É claro que a questão social é importante, já que a média da população brasileira tem renda bem inferior à média da Europa e de outros países desenvolvidos. No entanto, o poder público deveria incentivar - com isenção/redução de impostos - os carros mais tecnológicos, seguros e sustentáveis, ou seja, carros novos. Com a redução do preço, mais pessoas poderiam ter acesso.
Também faz falta uma iniciativa de inspeção veicular que obrigue os modelos mais antigos a atender os limites de emissões estabelecidos pelo poder público.
Everton Silva, mentor em Energia a Combustão da SAE Brasil, explica que carros mais velhos tendem a poluir mais devido a uma série de fatores relacionados principalmente ao desenvolvimento tecnológico e aos padrões de emissões mais rigorosos aplicados a veículos mais recentes - além do desgaste causado por manutenção inadequada.
De acordo com o especialista, analisando o impacto das fases anteriores do Proconve, fica evidente que as medidas contribuíram para a redução drástica das emissões de gases poluentes na cidade de São Paulo, especialmente entre 2012 e 2022. No entanto, ele ressalta que o impacto poderia ser muito maior se existisse um programa de renovação de frota.
"Se houvesse inspeção veicular responsável e um programa de renovação de frota, os efeitos desses programas seriam ainda maiores e mais rápidos. A gente entende as questões sociais, mas os carros antigos e poluentes também geram um custo grande para a saúde pública.
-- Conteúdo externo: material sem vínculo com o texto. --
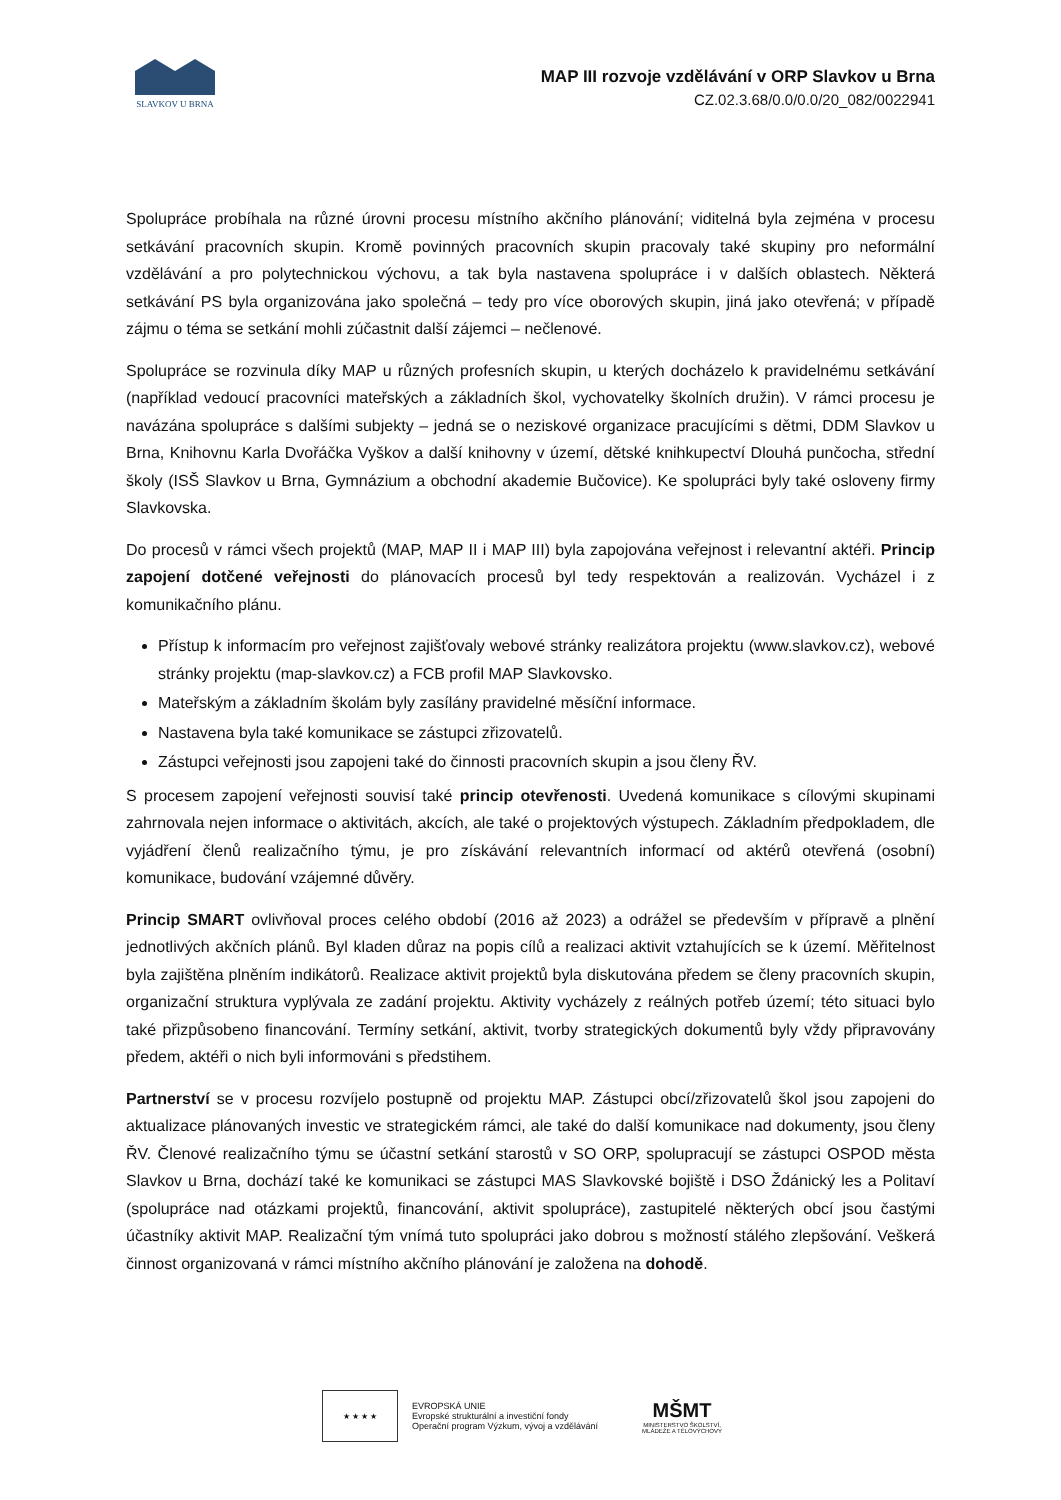SLAVKOV U BRNA
MAP III rozvoje vzdělávání v ORP Slavkov u Brna
CZ.02.3.68/0.0/0.0/20_082/0022941
Spolupráce probíhala na různé úrovni procesu místního akčního plánování; viditelná byla zejména v procesu setkávání pracovních skupin. Kromě povinných pracovních skupin pracovaly také skupiny pro neformální vzdělávání a pro polytechnickou výchovu, a tak byla nastavena spolupráce i v dalších oblastech. Některá setkávání PS byla organizována jako společná – tedy pro více oborových skupin, jiná jako otevřená; v případě zájmu o téma se setkání mohli zúčastnit další zájemci – nečlenové.
Spolupráce se rozvinula díky MAP u různých profesních skupin, u kterých docházelo k pravidelnému setkávání (například vedoucí pracovníci mateřských a základních škol, vychovatelky školních družin). V rámci procesu je navázána spolupráce s dalšími subjekty – jedná se o neziskové organizace pracujícími s dětmi, DDM Slavkov u Brna, Knihovnu Karla Dvořáčka Vyškov a další knihovny v území, dětské knihkupectví Dlouhá punčocha, střední školy (ISŠ Slavkov u Brna, Gymnázium a obchodní akademie Bučovice). Ke spolupráci byly také osloveny firmy Slavkovska.
Do procesů v rámci všech projektů (MAP, MAP II i MAP III) byla zapojována veřejnost i relevantní aktéři. Princip zapojení dotčené veřejnosti do plánovacích procesů byl tedy respektován a realizován. Vycházel i z komunikačního plánu.
Přístup k informacím pro veřejnost zajišťovaly webové stránky realizátora projektu (www.slavkov.cz), webové stránky projektu (map-slavkov.cz) a FCB profil MAP Slavkovsko.
Mateřským a základním školám byly zasílány pravidelné měsíční informace.
Nastavena byla také komunikace se zástupci zřizovatelů.
Zástupci veřejnosti jsou zapojeni také do činnosti pracovních skupin a jsou členy ŘV.
S procesem zapojení veřejnosti souvisí také princip otevřenosti. Uvedená komunikace s cílovými skupinami zahrnovala nejen informace o aktivitách, akcích, ale také o projektových výstupech. Základním předpokladem, dle vyjádření členů realizačního týmu, je pro získávání relevantních informací od aktérů otevřená (osobní) komunikace, budování vzájemné důvěry.
Princip SMART ovlivňoval proces celého období (2016 až 2023) a odrážel se především v přípravě a plnění jednotlivých akčních plánů. Byl kladen důraz na popis cílů a realizaci aktivit vztahujících se k území. Měřitelnost byla zajištěna plněním indikátorů. Realizace aktivit projektů byla diskutována předem se členy pracovních skupin, organizační struktura vyplývala ze zadání projektu. Aktivity vycházely z reálných potřeb území; této situaci bylo také přizpůsobeno financování. Termíny setkání, aktivit, tvorby strategických dokumentů byly vždy připravovány předem, aktéři o nich byli informováni s předstihem.
Partnerství se v procesu rozvíjelo postupně od projektu MAP. Zástupci obcí/zřizovatelů škol jsou zapojeni do aktualizace plánovaných investic ve strategickém rámci, ale také do další komunikace nad dokumenty, jsou členy ŘV. Členové realizačního týmu se účastní setkání starostů v SO ORP, spolupracují se zástupci OSPOD města Slavkov u Brna, dochází také ke komunikaci se zástupci MAS Slavkovské bojiště i DSO Ždánický les a Politaví (spolupráce nad otázkami projektů, financování, aktivit spolupráce), zastupitelé některých obcí jsou častými účastníky aktivit MAP. Realizační tým vnímá tuto spolupráci jako dobrou s možností stálého zlepšování. Veškerá činnost organizovaná v rámci místního akčního plánování je založena na dohodě.
★ ★ ★ ★
EVROPSKÁ UNIE
Evropské strukturální a investiční fondy
Operační program Výzkum, vývoj a vzdělávání
MŠMT
MINISTERSTVO ŠKOLSTVÍ,
MLÁDEŽE A TĚLOVÝCHOVY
Hoje, você compra um carro e ninguém mais cobra nada - não sabemos se o veículo passou por uma manutenção e o quanto está poluindo", argumenta o mentor da SAE.
Indústria é contra isenção
Na avaliação da Anfavea, a associação das montadoras, deixar de cobrar IPVA de carros com mais de 20 anos vai na contramão de todos os esforços que os países e as empresas vêm empenhando no sentido da descarbonização global.
"O mundo passa por um grande desafio, de reduzir a pegada de carbono e mitigar os efeitos climáticos já tão visíveis e preocupantes do aquecimento global. No Brasil, as autoridades regulatórias vêm elevando há décadas o nível de exigência de redução das emissões, eficiência energética e segurança veicular, o que vem demandando grandes investimentos por parte de fabricantes e fornecedores, além da elevação do custo de produção dos veículos", diz nota da associação.
A entidade acrescenta que todos os balanços e pesquisas divulgados por autoridades de trânsito apontam que carros mais antigos se envolvem em mais acidentes graves.
"Ou seja, estimular a circulação desses veículos prejudica não só a sustentabilidade do planeta, mas aumenta a possibilidade de acidentes, [gerando] incapacitação de pessoas e [afetando] a própria fluência do trânsito, devido à maior possibilidade de defeitos".
Até mesmo o Sindicato Nacional da Indústria de Componentes para Veículos Automotores, que poderia se beneficiar com o aumento da demanda por peças de reposição para esses carros mais velhos, considera que "automóveis muito antigos, principalmente sem manutenção adequada, são muito ruins para o meio ambiente e para a saúde pública, pelo alto nível de emissões de partículas de carbono".
Gábor Deák, diretor de Tecnologia e Sustentabilidade do Sindipeças, defende a inspeção técnica veicular, que considera os parâmetros de emissão originais do veículo, e ações educativas que conscientizem proprietários de veículos sobre a importância da manutenção preventiva, que protege o ar, a vida e até mesmo o próprio bem.
"Elevar a exigência de padrões tecnológicos na produção de veículos novos e isentar do imposto os muito antigos são movimentos contraditórios. O estado brasileiro precisa buscar outras maneiras de apoiar a população de menor renda a ter veículos compatíveis com a necessidade do país e do planeta."